**Provided passage**
++++++++++

Post-Event Moisture Removal Strategies

Overview

Post-event moisture removal addresses the significant latent loads introduced during high-occupancy periods in venues. Each occupant introduces approximately 200-400 BTU/hr of latent heat depending on activity level, creating substantial humidity burdens that persist after occupant departure. Effective moisture removal prevents condensation on building surfaces, maintains indoor air quality, and prepares the space for subsequent occupancy cycles.

Latent Load Fundamentals

Occupant-Generated Moisture

The latent heat generated by occupants follows predictable patterns based on metabolic activity:

Activity Level	Sensible Load (BTU/hr)	Latent Load (BTU/hr)	Total Load (BTU/hr)
Seated at rest	245	155	400
Light work/walking	250	200	450
Moderate activity	250	300	550
Heavy work/dancing	275	525	800

The total moisture removal requirement calculates as:

$$Q_L = N \times q_L \times t$$

where:

$Q_L$ = total latent energy to remove (BTU)
$N$ = number of occupants (persons)

++++++++++

**What you have to do**
From the text on post-event moisture removal, return word for word the part that opens with the words containing "Post-event moisture removal addresses" and closes with "subsequent occupancy cycles.". The data that come next are from a separate source.

++++++++++

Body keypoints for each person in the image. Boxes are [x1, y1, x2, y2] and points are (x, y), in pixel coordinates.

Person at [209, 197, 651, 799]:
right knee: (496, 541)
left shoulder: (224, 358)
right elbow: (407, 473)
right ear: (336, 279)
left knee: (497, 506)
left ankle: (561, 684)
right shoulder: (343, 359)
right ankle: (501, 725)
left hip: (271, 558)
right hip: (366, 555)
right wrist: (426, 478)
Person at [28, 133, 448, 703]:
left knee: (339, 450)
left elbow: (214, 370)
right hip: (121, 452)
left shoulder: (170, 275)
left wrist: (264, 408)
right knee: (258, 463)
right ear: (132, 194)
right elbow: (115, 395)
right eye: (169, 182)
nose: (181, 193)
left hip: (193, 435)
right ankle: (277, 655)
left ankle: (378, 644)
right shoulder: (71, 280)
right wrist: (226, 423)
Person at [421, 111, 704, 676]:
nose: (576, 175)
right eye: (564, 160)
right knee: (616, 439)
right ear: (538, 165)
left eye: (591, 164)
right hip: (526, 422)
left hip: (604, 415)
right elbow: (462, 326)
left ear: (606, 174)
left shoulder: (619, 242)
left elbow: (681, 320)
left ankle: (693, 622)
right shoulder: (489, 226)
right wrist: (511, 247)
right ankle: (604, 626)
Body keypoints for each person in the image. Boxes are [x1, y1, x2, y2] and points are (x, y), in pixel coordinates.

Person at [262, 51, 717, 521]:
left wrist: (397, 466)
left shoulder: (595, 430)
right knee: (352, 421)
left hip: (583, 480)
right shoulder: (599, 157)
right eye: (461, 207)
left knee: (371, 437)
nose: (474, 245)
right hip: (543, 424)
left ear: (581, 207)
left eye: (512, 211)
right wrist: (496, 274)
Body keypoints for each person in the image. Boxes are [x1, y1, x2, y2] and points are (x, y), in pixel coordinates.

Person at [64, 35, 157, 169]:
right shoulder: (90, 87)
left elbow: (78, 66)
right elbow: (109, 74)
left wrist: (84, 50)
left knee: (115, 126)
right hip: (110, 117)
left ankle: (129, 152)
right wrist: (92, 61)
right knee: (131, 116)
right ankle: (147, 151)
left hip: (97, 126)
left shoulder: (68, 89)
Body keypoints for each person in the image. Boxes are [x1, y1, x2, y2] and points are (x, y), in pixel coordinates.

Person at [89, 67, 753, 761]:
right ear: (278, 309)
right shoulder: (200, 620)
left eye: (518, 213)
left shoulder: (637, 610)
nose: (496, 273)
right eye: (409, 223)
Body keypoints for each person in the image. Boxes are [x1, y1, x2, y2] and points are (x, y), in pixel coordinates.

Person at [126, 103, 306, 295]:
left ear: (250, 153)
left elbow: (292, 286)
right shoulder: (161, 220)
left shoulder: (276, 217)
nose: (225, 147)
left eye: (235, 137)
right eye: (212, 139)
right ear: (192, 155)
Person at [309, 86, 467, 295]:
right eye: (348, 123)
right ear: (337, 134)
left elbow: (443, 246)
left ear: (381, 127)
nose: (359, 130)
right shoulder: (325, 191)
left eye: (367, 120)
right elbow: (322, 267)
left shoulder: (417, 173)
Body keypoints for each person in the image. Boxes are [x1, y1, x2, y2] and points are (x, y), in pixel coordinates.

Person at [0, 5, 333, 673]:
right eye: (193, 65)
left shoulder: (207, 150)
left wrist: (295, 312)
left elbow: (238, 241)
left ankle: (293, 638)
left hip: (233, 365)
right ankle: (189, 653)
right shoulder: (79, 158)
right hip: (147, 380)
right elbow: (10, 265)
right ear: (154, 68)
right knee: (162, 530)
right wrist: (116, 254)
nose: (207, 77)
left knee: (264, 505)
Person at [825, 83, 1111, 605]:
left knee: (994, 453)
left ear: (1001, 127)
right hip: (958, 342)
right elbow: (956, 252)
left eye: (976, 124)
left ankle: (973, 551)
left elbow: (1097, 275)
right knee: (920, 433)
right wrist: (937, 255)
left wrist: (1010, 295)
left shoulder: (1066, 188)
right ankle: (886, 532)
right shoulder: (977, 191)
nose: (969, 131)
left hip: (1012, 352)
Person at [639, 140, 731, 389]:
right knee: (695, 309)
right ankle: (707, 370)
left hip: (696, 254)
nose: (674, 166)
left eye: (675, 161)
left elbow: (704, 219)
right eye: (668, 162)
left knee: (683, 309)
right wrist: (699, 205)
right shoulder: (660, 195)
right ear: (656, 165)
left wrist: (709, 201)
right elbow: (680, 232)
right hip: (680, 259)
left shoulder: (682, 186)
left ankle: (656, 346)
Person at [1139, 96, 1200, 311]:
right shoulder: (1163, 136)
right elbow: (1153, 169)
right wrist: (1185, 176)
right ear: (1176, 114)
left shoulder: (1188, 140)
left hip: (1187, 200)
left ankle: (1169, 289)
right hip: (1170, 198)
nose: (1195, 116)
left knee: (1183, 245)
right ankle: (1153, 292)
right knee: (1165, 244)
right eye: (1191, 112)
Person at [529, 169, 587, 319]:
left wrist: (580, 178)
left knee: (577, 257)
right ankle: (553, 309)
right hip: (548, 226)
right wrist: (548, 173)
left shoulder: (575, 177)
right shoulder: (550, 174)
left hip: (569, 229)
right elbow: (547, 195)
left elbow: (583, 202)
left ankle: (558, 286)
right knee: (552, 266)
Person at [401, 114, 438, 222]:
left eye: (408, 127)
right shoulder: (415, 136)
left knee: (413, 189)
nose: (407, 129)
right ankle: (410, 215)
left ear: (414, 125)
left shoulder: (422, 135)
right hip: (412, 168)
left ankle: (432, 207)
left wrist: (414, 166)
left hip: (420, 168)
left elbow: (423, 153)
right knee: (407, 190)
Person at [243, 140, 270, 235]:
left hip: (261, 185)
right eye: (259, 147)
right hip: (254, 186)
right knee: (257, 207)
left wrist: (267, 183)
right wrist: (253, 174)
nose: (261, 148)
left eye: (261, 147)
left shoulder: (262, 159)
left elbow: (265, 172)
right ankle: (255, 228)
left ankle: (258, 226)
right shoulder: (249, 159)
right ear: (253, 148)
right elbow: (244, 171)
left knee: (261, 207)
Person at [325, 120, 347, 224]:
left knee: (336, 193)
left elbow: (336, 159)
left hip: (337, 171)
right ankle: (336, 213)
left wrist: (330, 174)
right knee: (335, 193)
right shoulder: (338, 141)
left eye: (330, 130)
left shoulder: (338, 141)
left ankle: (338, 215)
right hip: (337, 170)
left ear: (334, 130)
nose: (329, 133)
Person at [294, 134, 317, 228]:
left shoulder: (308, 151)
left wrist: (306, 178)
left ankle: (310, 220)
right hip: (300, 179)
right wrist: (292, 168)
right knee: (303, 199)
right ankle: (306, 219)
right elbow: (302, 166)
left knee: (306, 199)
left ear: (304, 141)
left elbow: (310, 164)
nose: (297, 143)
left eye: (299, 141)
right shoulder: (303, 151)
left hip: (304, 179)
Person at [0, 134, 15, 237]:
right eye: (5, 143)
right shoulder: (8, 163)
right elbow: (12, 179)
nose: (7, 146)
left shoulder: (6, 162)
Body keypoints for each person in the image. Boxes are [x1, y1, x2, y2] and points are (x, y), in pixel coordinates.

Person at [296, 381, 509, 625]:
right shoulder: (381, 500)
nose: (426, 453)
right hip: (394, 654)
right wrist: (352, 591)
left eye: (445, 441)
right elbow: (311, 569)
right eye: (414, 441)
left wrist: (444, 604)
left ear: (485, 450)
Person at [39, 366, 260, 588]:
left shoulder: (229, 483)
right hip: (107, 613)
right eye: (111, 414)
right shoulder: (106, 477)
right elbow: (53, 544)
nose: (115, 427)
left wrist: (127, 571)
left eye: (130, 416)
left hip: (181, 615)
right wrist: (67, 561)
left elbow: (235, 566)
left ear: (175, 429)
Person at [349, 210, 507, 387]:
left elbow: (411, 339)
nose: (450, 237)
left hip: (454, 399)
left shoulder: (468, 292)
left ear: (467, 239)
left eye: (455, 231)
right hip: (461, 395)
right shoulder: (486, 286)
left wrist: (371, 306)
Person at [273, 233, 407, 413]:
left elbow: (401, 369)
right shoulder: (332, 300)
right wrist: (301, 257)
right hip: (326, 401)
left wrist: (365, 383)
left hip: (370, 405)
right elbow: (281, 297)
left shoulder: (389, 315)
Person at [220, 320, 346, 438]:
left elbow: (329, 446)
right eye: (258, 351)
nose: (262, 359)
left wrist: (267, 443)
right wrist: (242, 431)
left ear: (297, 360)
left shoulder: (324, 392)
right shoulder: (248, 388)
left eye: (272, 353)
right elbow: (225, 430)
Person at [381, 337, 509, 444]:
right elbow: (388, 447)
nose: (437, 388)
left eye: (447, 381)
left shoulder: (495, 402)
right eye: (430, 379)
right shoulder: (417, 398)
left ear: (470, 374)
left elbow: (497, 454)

++++++++++

**Task response**
Post-event moisture removal addresses the significant latent loads introduced during high-occupancy periods in venues. Each occupant introduces approximately 200-400 BTU/hr of latent heat depending on activity level, creating substantial humidity burdens that persist after occupant departure. Effective moisture removal prevents condensation on building surfaces, maintains indoor air quality, and prepares the space for subsequent occupancy cycles.